When I was a school-age child my mother used to make most of my clothes.  She was actually quite good at sewing and I had a variety of mostly dresses (that’s what girls wore then) to wear to school for the variety of seasons.  She also made fancy dresses and I remember one particular year when she made matching Easter dresses for my sister and me – yellow with a white pinafore.  When my sister broke her arm (my fault but that’s another story!) just a week before Easter Sunday, she modified the dress with snaps so she could wear it.   There’s a picture of us somewhere in a box in our attic of that event.

Quite naturally, the clothes that I most loved and liked to wear were the ones that were store bought new.  The homemade ones were not quite as good in my mind.  They were traditional and not the latest thing that other kids were wearing. It was “new” already made clothes and right off the rack that I coveted. 

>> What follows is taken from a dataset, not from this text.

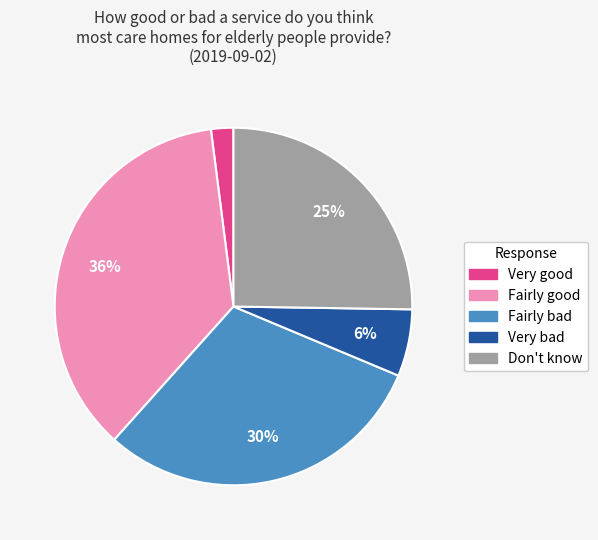

Count the number of slices in the pie.

5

There is something about things that are new, freshly packaged, all presented nicely.  That’s true about our life, too!  The new holds possibility and therefore, hope.  Hope that life will continue to evolve in the ways we most value, that things will change, for the better.  That’s the underlying cause of the celebration of the beginning of a new year. We can declare that the old is finished (and it is, of course) and the new can be . … (you fill in the blank).  And some of us make resolutions for the New Year as way of expressing our hopes for change.   

I think that one of the things that I like about travel is the newness. Travel keeps me from becoming complacent about life – just going along with the flow.  It wakes me up to the environment, the culture, the peoples,  and encourages me to attend to what is happening around me and engage it.

In his play, “The Cocktail Party”, T. S. Eliot tells us “every moment is a fresh beginning”.  The new is actually available constantly.  We simply have to attend and want to see it and engage the newness.  Perhaps that’s why, in the middle of celebrating the 12 Days of Christmas, I find beginning a New Year not so different from beginning a new day.  It takes intention and inner work (assisted by the choices we make) to engage the new that is already happening all around us.  Traveling stimulates that in me.

Eventually, in retrospect, I realized that the dresses my mother made for me were far better than the ones I got at J. C. Penny’s or Sears.  The fabrics and design were far better. And the love that was sewed into them was priceless.  Today, I have one sweater (pink mohair, no less!) that she made for me and I treasure it.  And I confess to liking old things, mostly because of the relationships they represent or the history and beauty contained in them.  

This all reminds me of a childhood rhyme that we used to sing in Girl Scouts: “Make new friends but keep the old, one is silver and the other gold.”  That sounds like a good resolution for a New Year.  I hope you will join me – on the Way!